# [Data extracts]
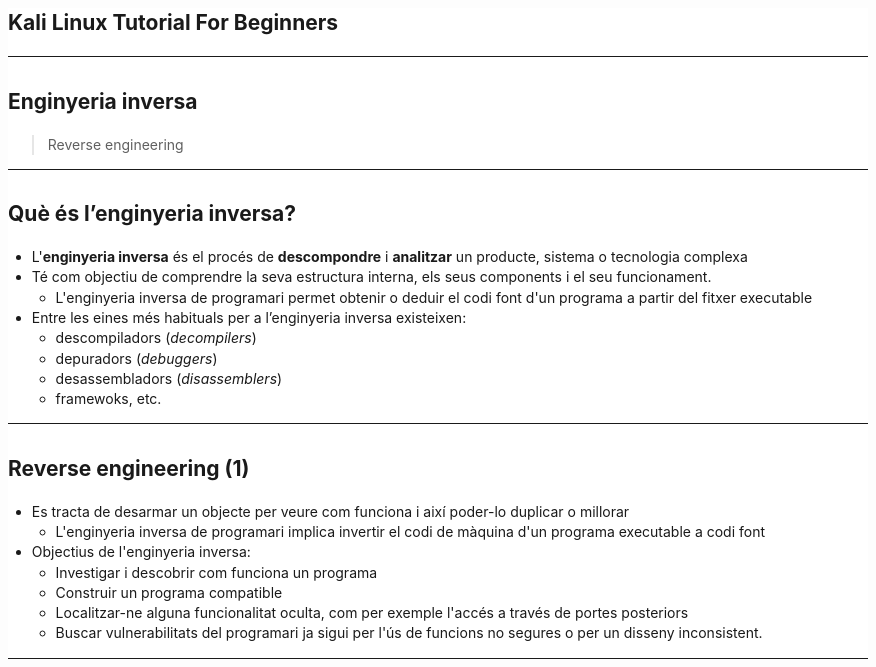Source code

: 
## Kali Linux Tutorial For Beginners


<iframe width="560" height="315" src="https://www.youtube.com/embed/WUMo7LMRdwA?si=v54iw7jARPD9frpX" title="YouTube video player" frameborder="0" allow="accelerometer; autoplay; clipboard-write; encrypted-media; gyroscope; picture-in-picture; web-share" referrerpolicy="strict-origin-when-cross-origin" allowfullscreen></iframe>


---

## Enginyeria inversa

> Reverse engineering

---

## Què és l’enginyeria inversa?

- L'**enginyeria inversa** és el procés de **descompondre** i **analitzar** un producte, sistema o tecnologia complexa
- Té com objectiu de comprendre la seva estructura interna, els seus components i el seu funcionament.
  - L'enginyeria inversa de programari permet obtenir o deduir el codi font d'un programa a partir del fitxer executable
- Entre les eines més habituals per a l’enginyeria inversa existeixen:
  - descompiladors (_decompilers_)
  - depuradors (_debuggers_)
  - desassembladors (_disassemblers_)
  - framewoks, etc.

---

## Reverse engineering (1)

- Es tracta de desarmar un objecte per veure com funciona i així poder-lo duplicar o millorar
  - L'enginyeria inversa de programari implica invertir el codi de màquina d'un programa executable a codi font
- Objectius de l'enginyeria inversa:
  - Investigar i descobrir com funciona un programa
  - Construir un programa compatible
  - Localitzar-ne alguna funcionalitat oculta, com per exemple l'accés a través de portes posteriors
  - Buscar vulnerabilitats del programari ja sigui per l'ús de funcions no segures o per un disseny inconsistent.

---
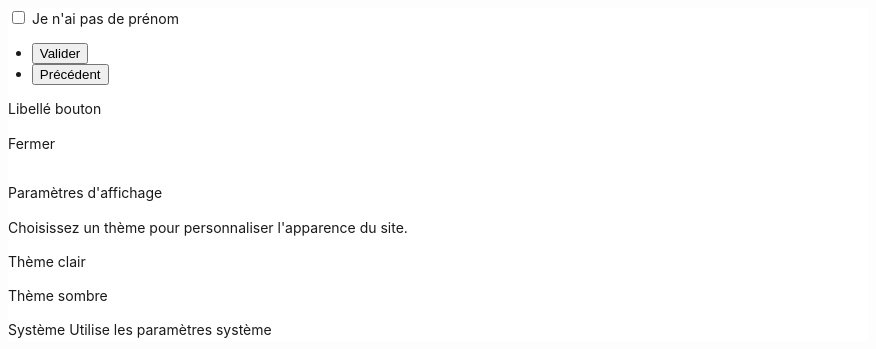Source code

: </div>
<div class="fr-fieldset__element">
<div class="fr-checkbox-group fr-checkbox-group--sm">
<input onclick="toggleDisabled(this, 'firstname-fieldset-8835')" name="firstname-disabled" id="disabler-8836" type="checkbox" aria-describedby="disabler-8836-messages">
<label class="fr-label" for="disabler-8836">
Je n'ai pas de prénom
</label>
<div class="fr-messages-group" id="disabler-8836-messages" aria-live="polite">
</div>
</div>
</div>
<div class="fr-messages-group" id="name-8837-messages" aria-live="polite">
</div>
</fieldset>
</div>
<div class="fr-fieldset__element">
<ul class="fr-mt-2v fr-btns-group fr-btns-group--right fr-btns-group--inline-reverse fr-btns-group--inline-sm fr-btns-group fr-btns-group--right fr-btns-group--inline-reverse fr-btns-group--inline-sm">
<li>
<button type="submit" class="fr-btn">Valider</button>
</li>
<li>
<button type="button" class="fr-btn fr-btn--secondary">Précédent</button>
</li>
</ul>
</div>
<div class="fr-messages-group" id="identity-fieldset-messages" aria-live="polite">
</div>
</fieldset>
</form>
</div>
</div>
</div>
</div>
</div>
</div>
</div>
</main>


Libellé bouton


Fermer


##
Paramètres d'affichage


Choisissez un thème pour personnaliser l'apparence du site.


Thème clair


Thème sombre


Système
Utilise les paramètres système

# [Problem requirements]
Wherever a picture appears, omit it; copy the rest of the data exactly.

# [Response]
Source code

: 
## Kali Linux Tutorial For Beginners


<iframe width="560" height="315" src="https://www.youtube.com/embed/WUMo7LMRdwA?si=v54iw7jARPD9frpX" title="YouTube video player" frameborder="0" allow="accelerometer; autoplay; clipboard-write; encrypted-media; gyroscope; picture-in-picture; web-share" referrerpolicy="strict-origin-when-cross-origin" allowfullscreen></iframe>


---

## Enginyeria inversa

> Reverse engineering

---

## Què és l’enginyeria inversa?

- L'**enginyeria inversa** és el procés de **descompondre** i **analitzar** un producte, sistema o tecnologia complexa
- Té com objectiu de comprendre la seva estructura interna, els seus components i el seu funcionament.
  - L'enginyeria inversa de programari permet obtenir o deduir el codi font d'un programa a partir del fitxer executable
- Entre les eines més habituals per a l’enginyeria inversa existeixen:
  - descompiladors (_decompilers_)
  - depuradors (_debuggers_)
  - desassembladors (_disassemblers_)
  - framewoks, etc.

---

## Reverse engineering (1)

- Es tracta de desarmar un objecte per veure com funciona i així poder-lo duplicar o millorar
  - L'enginyeria inversa de programari implica invertir el codi de màquina d'un programa executable a codi font
- Objectius de l'enginyeria inversa:
  - Investigar i descobrir com funciona un programa
  - Construir un programa compatible
  - Localitzar-ne alguna funcionalitat oculta, com per exemple l'accés a través de portes posteriors
  - Buscar vulnerabilitats del programari ja sigui per l'ús de funcions no segures o per un disseny inconsistent.

---
Source code

: </div>
<div class="fr-fieldset__element">
<div class="fr-checkbox-group fr-checkbox-group--sm">
<input onclick="toggleDisabled(this, 'firstname-fieldset-8835')" name="firstname-disabled" id="disabler-8836" type="checkbox" aria-describedby="disabler-8836-messages">
<label class="fr-label" for="disabler-8836">
Je n'ai pas de prénom
</label>
<div class="fr-messages-group" id="disabler-8836-messages" aria-live="polite">
</div>
</div>
</div>
<div class="fr-messages-group" id="name-8837-messages" aria-live="polite">
</div>
</fieldset>
</div>
<div class="fr-fieldset__element">
<ul class="fr-mt-2v fr-btns-group fr-btns-group--right fr-btns-group--inline-reverse fr-btns-group--inline-sm fr-btns-group fr-btns-group--right fr-btns-group--inline-reverse fr-btns-group--inline-sm">
<li>
<button type="submit" class="fr-btn">Valider</button>
</li>
<li>
<button type="button" class="fr-btn fr-btn--secondary">Précédent</button>
</li>
</ul>
</div>
<div class="fr-messages-group" id="identity-fieldset-messages" aria-live="polite">
</div>
</fieldset>
</form>
</div>
</div>
</div>
</div>
</div>
</div>
</div>
</main>


Libellé bouton


Fermer


##
Paramètres d'affichage


Choisissez un thème pour personnaliser l'apparence du site.


Thème clair


Thème sombre


Système
Utilise les paramètres système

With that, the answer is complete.